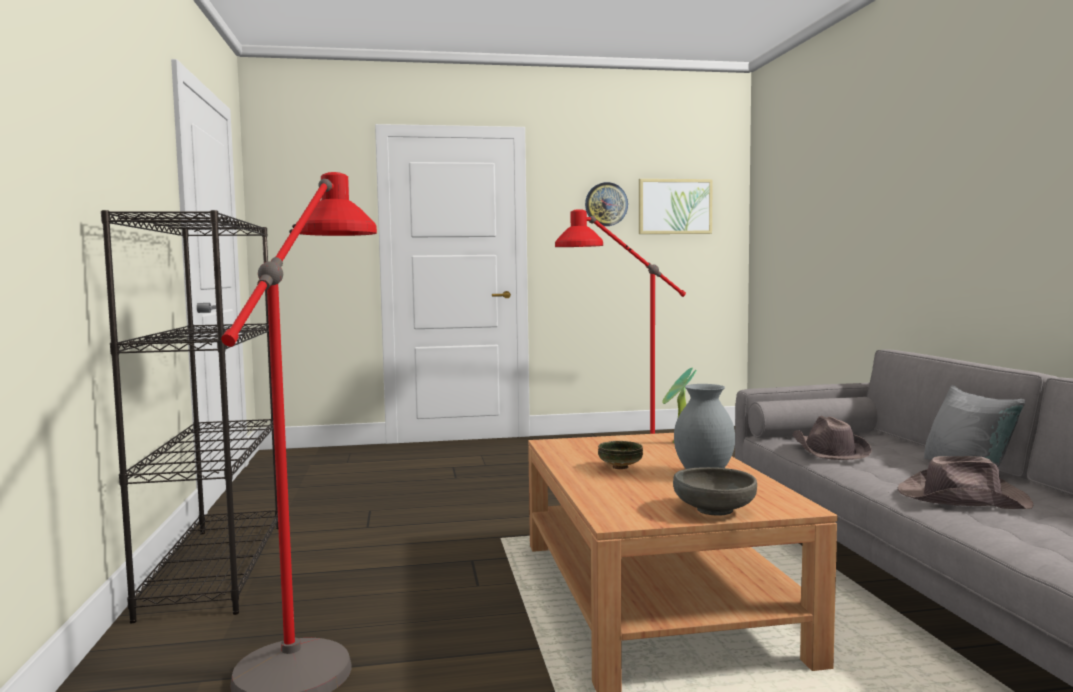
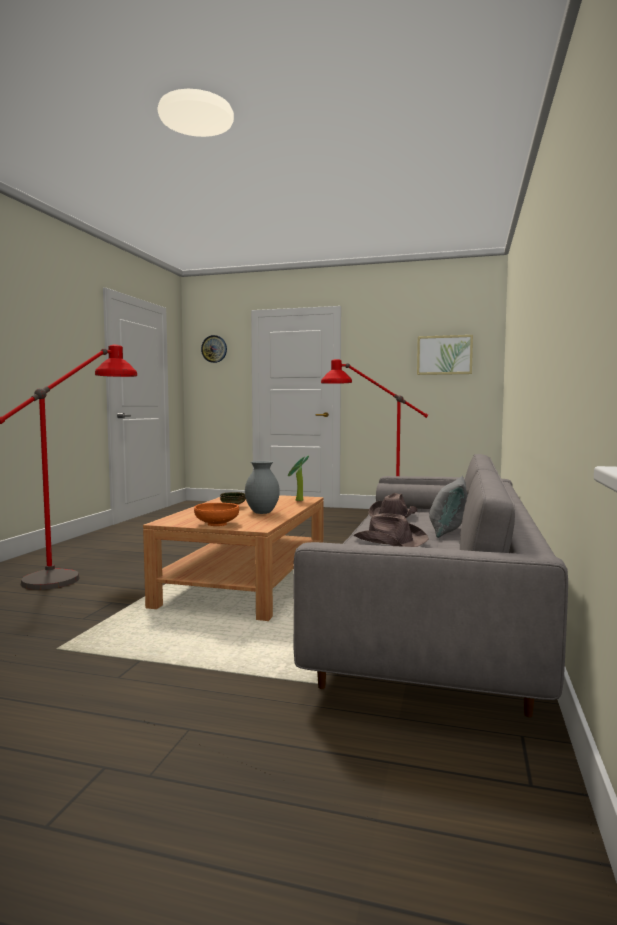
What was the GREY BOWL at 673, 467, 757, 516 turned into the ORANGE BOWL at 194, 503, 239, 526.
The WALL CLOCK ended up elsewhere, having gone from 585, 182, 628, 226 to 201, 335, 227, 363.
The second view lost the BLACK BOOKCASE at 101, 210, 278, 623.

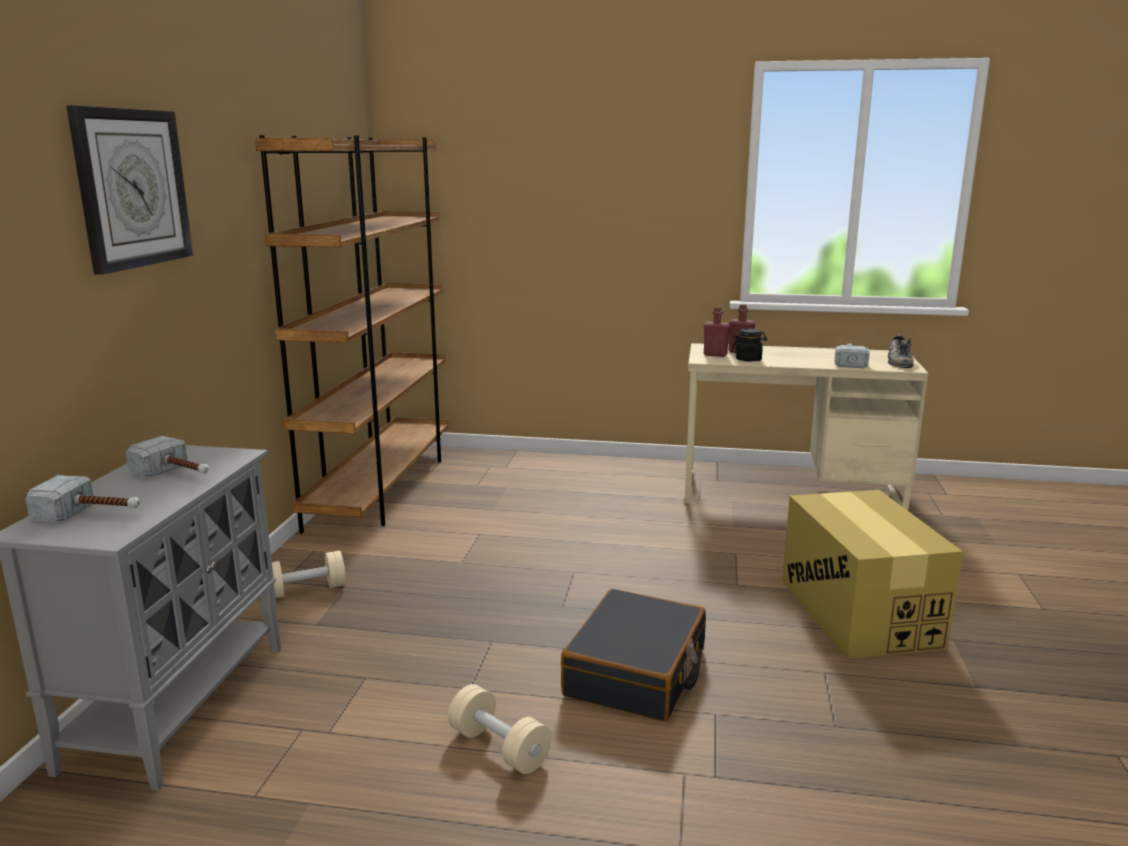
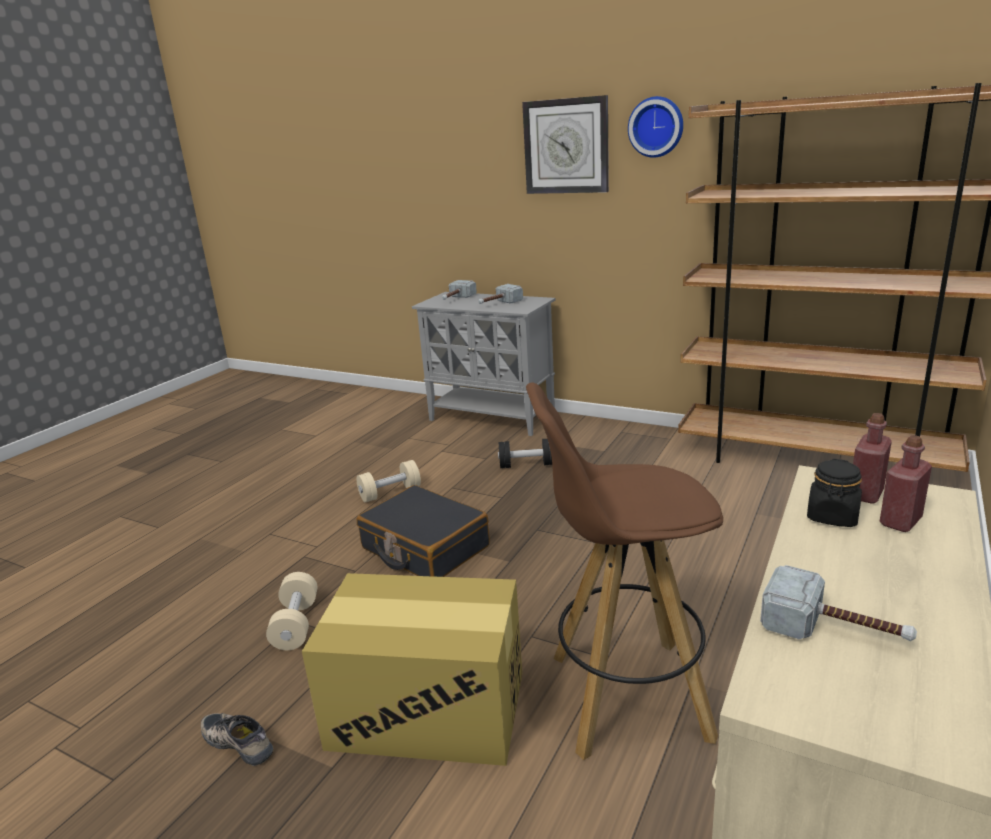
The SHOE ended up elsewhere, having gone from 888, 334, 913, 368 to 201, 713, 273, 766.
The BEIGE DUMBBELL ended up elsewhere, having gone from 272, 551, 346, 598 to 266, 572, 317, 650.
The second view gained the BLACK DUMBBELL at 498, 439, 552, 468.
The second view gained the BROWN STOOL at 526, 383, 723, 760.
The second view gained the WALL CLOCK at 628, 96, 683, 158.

+++

WORK ORDER
Without including any images, output the data exactly as given.

REPLY TO THE TASK
What was the GREY BOWL at 673, 467, 757, 516 turned into the ORANGE BOWL at 194, 503, 239, 526.
The WALL CLOCK ended up elsewhere, having gone from 585, 182, 628, 226 to 201, 335, 227, 363.
The second view lost the BLACK BOOKCASE at 101, 210, 278, 623.

The SHOE ended up elsewhere, having gone from 888, 334, 913, 368 to 201, 713, 273, 766.
The BEIGE DUMBBELL ended up elsewhere, having gone from 272, 551, 346, 598 to 266, 572, 317, 650.
The second view gained the BLACK DUMBBELL at 498, 439, 552, 468.
The second view gained the BROWN STOOL at 526, 383, 723, 760.
The second view gained the WALL CLOCK at 628, 96, 683, 158.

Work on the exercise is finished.